Moreover, from the standpoint of the typical graphic novel reader, the Kingstone Bible tries too hard in too obvious ways to nail down doctrine and preach the faith. Yes, this treatment is far more subtle than a Jack Chick pamphlet, but the publishers are clearly playing to their market.

I asked Ayris about this. He replied: “The largest revenue stream for Kingstone is licensing, as we have licensed the Kingstone Bible for animation and also into several languages. Secondarily will be retail through Amazon, retail chains, and independent stores. After those two would come church bookstores and churches.”

As televangelists and Christian businesses have long known, preaching to the choir makes more money than preaching to the unconverted. So it probably doesn’t much matter to the publisher that this effort fails as a stealth technique for introducing the Bible to rank-and-file action-hero comic fans and graphic novel readers (they’ll see this one coming). But the art and storylines will certainly prove compelling to young Christian evangelicals who also enjoy comics and graphic novels.

In Volume 3 we are given the New Testament. But it doesn’t cover the Gospels in book order, opting instead to just tell the story of Jesus, grabbing pieces from the various gospels in story order. This approach actually makes the best sense for a graphic novelization. We are then treated to the Book of Acts, the various epistles, and finally the Book of Revelation.

This last became my Halloween reading, and it is a holy horror, offering some of the most grotesque illustrations since the heady days of horror comics in the early 1950s. (So much for sparing preteen readers here.)

It begins with the author, John, in exile on the island of Patmos, living alone in a cave. There he receives a visitation from Christ. And what a terrorizing ghost this son of God is! I’ve never seen Jesus depicted in such an outright creepy manner.

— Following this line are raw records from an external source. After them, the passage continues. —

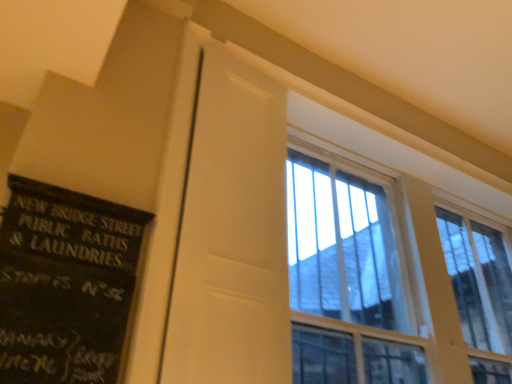
Question: Is white matte door at center aimed at black painted wood signboard at left?

Choices:
 (A) yes
 (B) no

Answer: (B)

Question: Is black painted wood signboard at left inside white matte door at center?

Choices:
 (A) yes
 (B) no

Answer: (B)

Question: Is white matte door at center next to black painted wood signboard at left?

Choices:
 (A) no
 (B) yes

Answer: (A)

Question: From the image's perspective, would you say white matte door at center is shown under black painted wood signboard at left?

Choices:
 (A) yes
 (B) no

Answer: (B)

Question: Is white matte door at center further to camera compared to black painted wood signboard at left?

Choices:
 (A) no
 (B) yes

Answer: (B)

Question: From a real-world perspective, is white matte door at center physically located above or below clear glass window at upper right?

Choices:
 (A) below
 (B) above

Answer: (A)

Question: Considering the relative positions of white matte door at center and clear glass window at upper right in the image provided, is white matte door at center to the left or to the right of clear glass window at upper right?

Choices:
 (A) right
 (B) left

Answer: (B)

Question: In the image, is white matte door at center positioned in front of or behind clear glass window at upper right?

Choices:
 (A) behind
 (B) front

Answer: (B)

Question: From the image's perspective, is white matte door at center located above or below clear glass window at upper right?

Choices:
 (A) above
 (B) below

Answer: (A)

Question: Is clear glass window at upper right spatially inside white matte door at center, or outside of it?

Choices:
 (A) inside
 (B) outside

Answer: (B)

Question: Does point (344, 314) appear closer or farther from the camera than point (217, 297)?

Choices:
 (A) farther
 (B) closer

Answer: (A)

Question: From a real-world perspective, relative to white matte door at center, is clear glass window at upper right vertically above or below?

Choices:
 (A) above
 (B) below

Answer: (A)

Question: In terms of height, does clear glass window at upper right look taller or shorter compared to white matte door at center?

Choices:
 (A) short
 (B) tall

Answer: (A)

Question: Is black painted wood signboard at left in front of or behind white matte door at center in the image?

Choices:
 (A) behind
 (B) front

Answer: (B)

Question: Based on their positions, is black painted wood signboard at left located to the left or right of white matte door at center?

Choices:
 (A) left
 (B) right

Answer: (A)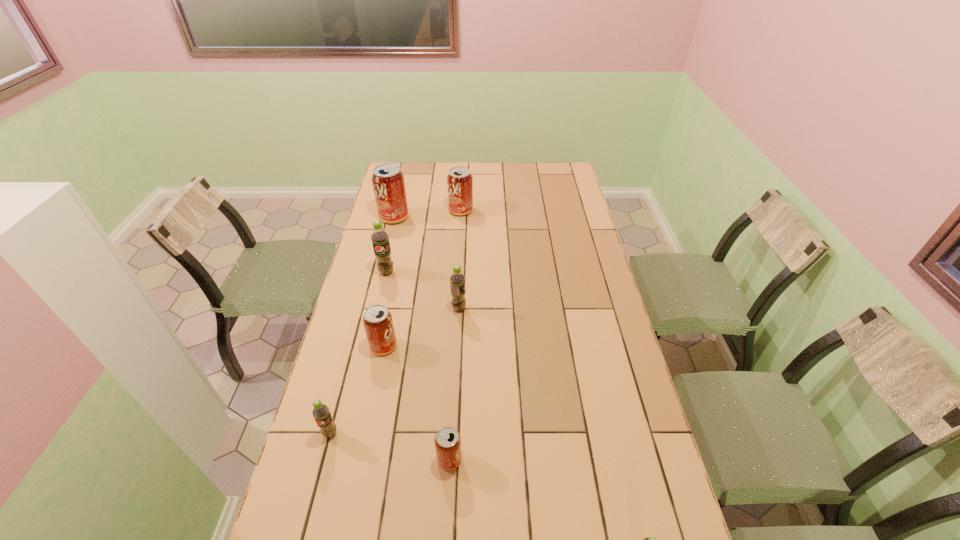
The width and height of the screenshot is (960, 540). I want to click on the third closest red soda can to the third green soda from left to right, so click(x=388, y=182).

Locate an element on the screen. red soda can that is the third closest to the third farthest soda is located at coordinates (459, 180).

Choose which green soda is the third nearest neighbor to the fifth farthest soda. Please provide its 2D coordinates. Your answer should be formatted as a tuple, i.e. [(x, y)], where the tuple contains the x and y coordinates of a point satisfying the conditions above.

[(380, 238)]

Point out which green soda is positioned as the nearest to the nearest red soda can. Please provide its 2D coordinates. Your answer should be formatted as a tuple, i.e. [(x, y)], where the tuple contains the x and y coordinates of a point satisfying the conditions above.

[(321, 414)]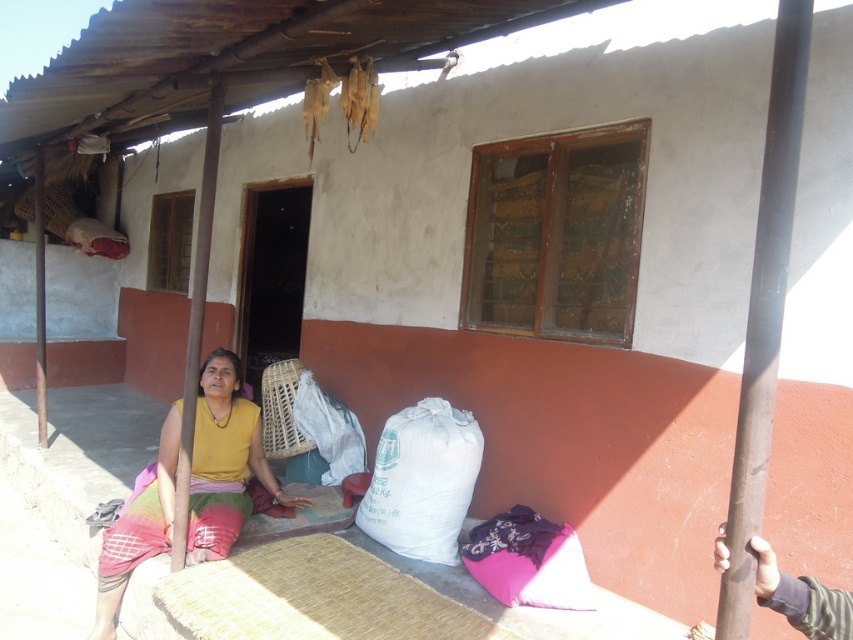
Does brown wooden pole at left appear on the left side of smooth wooden pole at left?

Incorrect, brown wooden pole at left is not on the left side of smooth wooden pole at left.

Which is more to the right, brown wooden pole at left or smooth wooden pole at left?

Positioned to the right is brown wooden pole at left.

Does point (184, 429) come farther from viewer compared to point (35, 248)?

No, (184, 429) is in front of (35, 248).

This screenshot has height=640, width=853. Identify the location of brown wooden pole at left. (195, 324).

Between dark brown wooden pole at right and white fabric sack at lower center, which one is positioned higher?

dark brown wooden pole at right is above.

Does point (750, 492) come farther from viewer compared to point (393, 548)?

No, it is in front of (393, 548).

At what (x,y) coordinates should I click in order to perform the action: click on dark brown wooden pole at right. Please return your answer as a coordinate pair (x, y). This screenshot has height=640, width=853. Looking at the image, I should click on (764, 310).

Image resolution: width=853 pixels, height=640 pixels. What do you see at coordinates (225, 461) in the screenshot?
I see `yellow fabric at center` at bounding box center [225, 461].

Is point (143, 536) more distant than point (521, 570)?

Yes, point (143, 536) is behind point (521, 570).

Who is more forward, (235, 422) or (541, 580)?

Point (541, 580)

Locate an element on the screen. This screenshot has width=853, height=640. yellow fabric at center is located at coordinates (225, 461).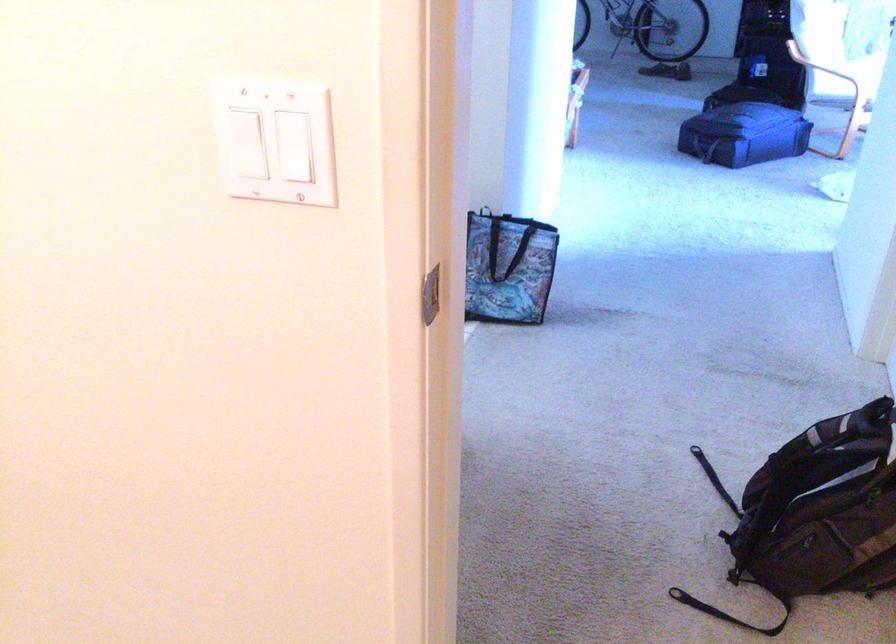
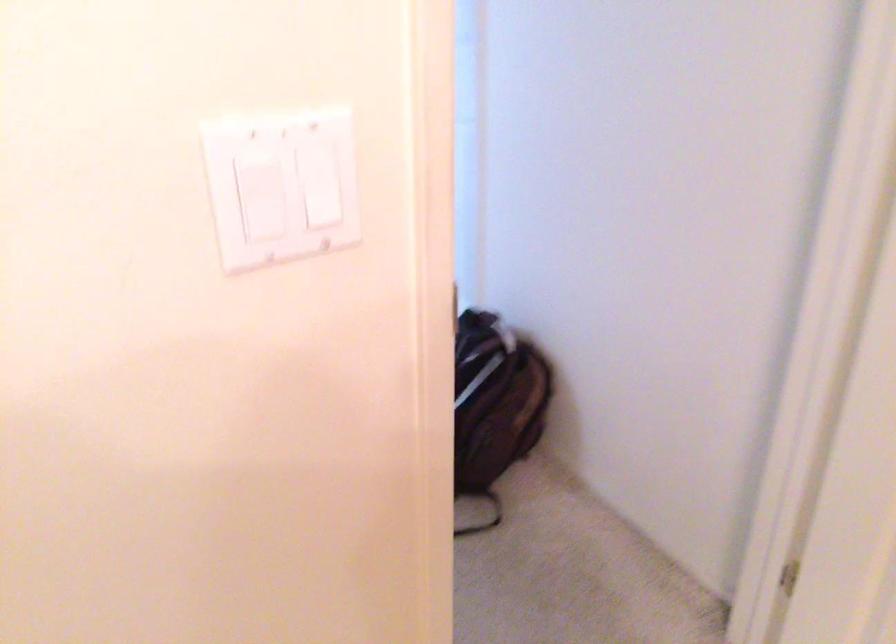
Question: I am providing you with two images of the same scene from different viewpoints. Please identify which objects are invisible in image2.

Choices:
 (A) black backpack strap
 (B) clear storage container
 (C) white light switch
 (D) brown backpack

Answer: (A)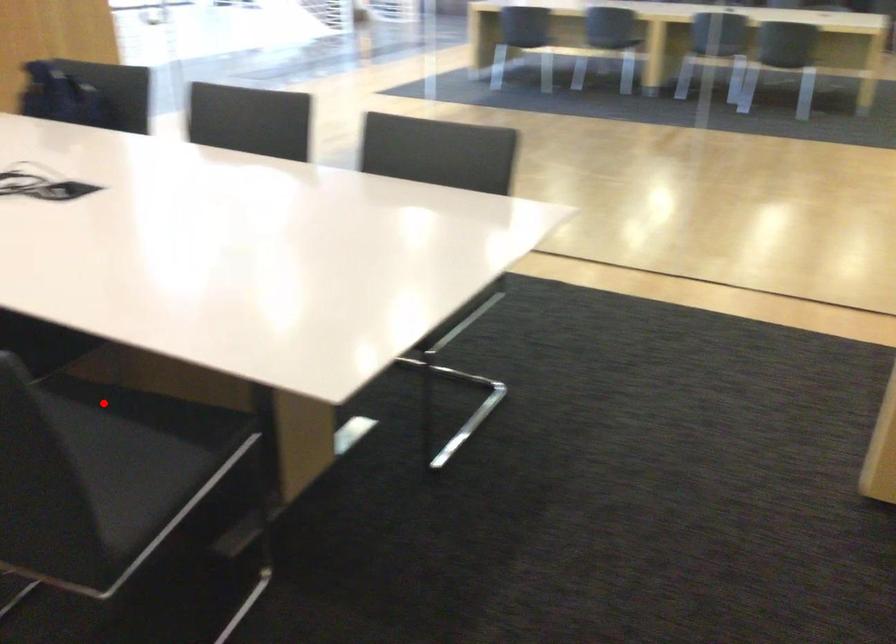
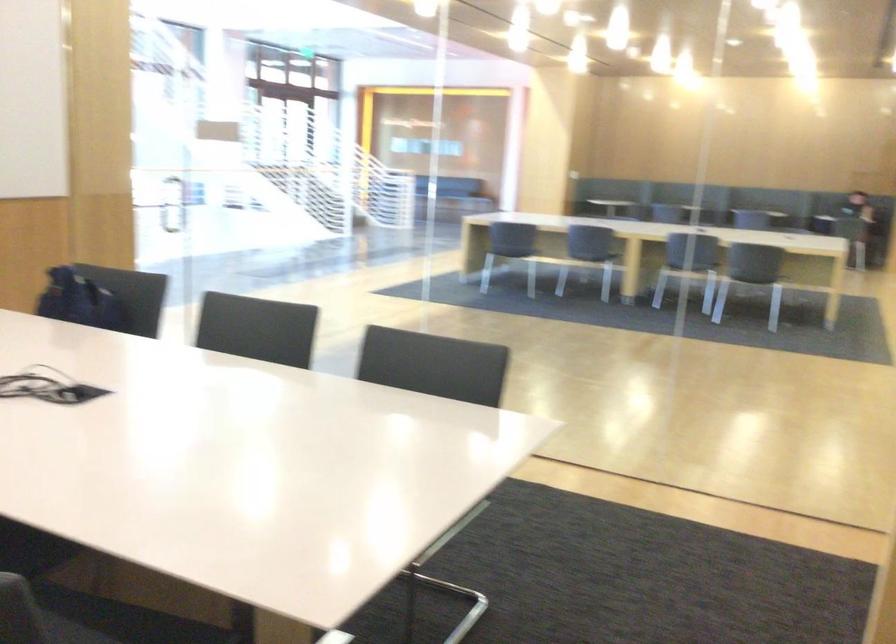
Find the pixel in the second image that matches the highlighted location in the first image.

(88, 618)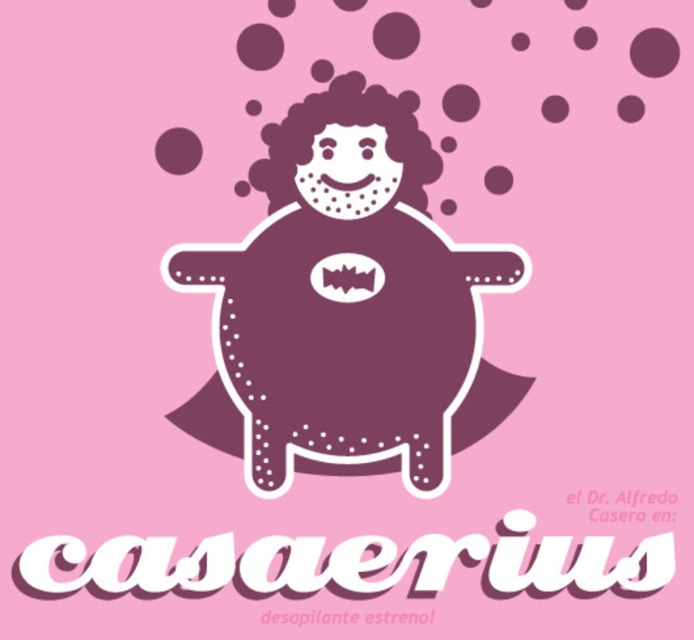
Can you confirm if purple dotted figure at center is thinner than matte purple circle at center?

Incorrect, purple dotted figure at center's width is not less than matte purple circle at center's.

Is point (407, 136) positioned after point (332, 291)?

No, it is in front of (332, 291).

Where is `purple dotted figure at center`? purple dotted figure at center is located at coordinates (347, 308).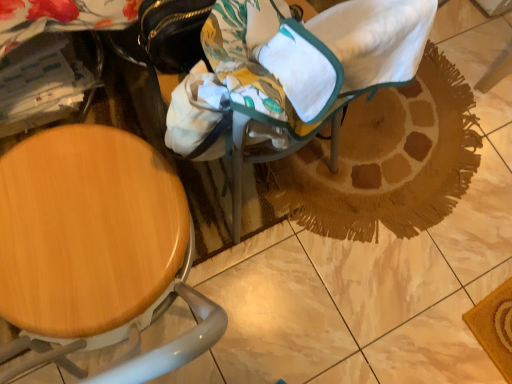
Measure the distance between brown woven mat at center and camera.

brown woven mat at center is 4.03 feet away from camera.

What are the coordinates of `brown woven mat at center` in the screenshot? It's located at (387, 160).

This screenshot has width=512, height=384. Describe the element at coordinates (95, 251) in the screenshot. I see `wooden seat at left` at that location.

The height and width of the screenshot is (384, 512). I want to click on brown woven mat at center, so [x=387, y=160].

From the image's perspective, which is below, brown woven mat at center or canvas fabric baby carriage at center?

brown woven mat at center.

Is point (448, 187) positioned before point (349, 88)?

No, it is behind (349, 88).

Is brown woven mat at center far away from canvas fabric baby carriage at center?

No, brown woven mat at center is not far from canvas fabric baby carriage at center.

Is canvas fabric baby carriage at center thinner than brown woven mat at center?

Yes.

In the scene shown: Can you confirm if canvas fabric baby carriage at center is taller than brown woven mat at center?

Yes, canvas fabric baby carriage at center is taller than brown woven mat at center.

Locate an element on the screen. baby carriage on the left of brown woven mat at center is located at coordinates (306, 65).

Considering the sizes of objects wooden seat at left and brown woven mat at center in the image provided, who is smaller, wooden seat at left or brown woven mat at center?

brown woven mat at center.

Where is `chair on the left of brown woven mat at center`? chair on the left of brown woven mat at center is located at coordinates (95, 251).

From a real-world perspective, which object stands above the other?

wooden seat at left is physically above.

Would you say canvas fabric baby carriage at center contains wooden seat at left?

No, wooden seat at left is not surrounded by canvas fabric baby carriage at center.

Who is shorter, canvas fabric baby carriage at center or wooden seat at left?

With less height is canvas fabric baby carriage at center.

From the image's perspective, is brown woven mat at center under wooden seat at left?

Incorrect, from the image's perspective, brown woven mat at center is higher than wooden seat at left.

Jesus orders John to write down all sorts of bizarre prophesies of the future, accompanied by a grisly parade of fantastic visions. For years I’ve thought it would be instructive to see this material illustrated just as the text describes, and the Kingstone Bible doesn’t disappoint.

But then there’s a problem. Footnotes are inserted to attempt to explain some of these incredible occurrences in naturalistic terms. For example, to apply a little science to Revelation 6:13—“And the stars of heaven fell unto earth”—we are told, “This is likely a massive meteor or asteroid shower that strikes the earth.”

Unfortunately, that leaves the reader of the Kingstone Bible in as big a quandary as a reader of the regular Bible. Which of these alleged future events are supposed to actually look the way they are depicted or described, as opposed to merely being symbolic? Consider the second beast who, according to Revelation 13:11, “had two horns like a lamb but he spake as a dragon.” The two-page illustration of this outstandingly hideous monster doesn’t seem to match the footnote that describes him calmly as “a military and political leader.” So I’m mystified as to what I’m being asked to believe.

This brings me to a conclusion I’ve often drawn. Many who love the Bible get excited about treatments like this, seeing them as great recruiting tools. But making the Bible more accessible often serves to make its problems clearer. So, if you have friends who believe in the Bible while never having really read it, this could be the perfect gift for waking them up to its true mythical nature.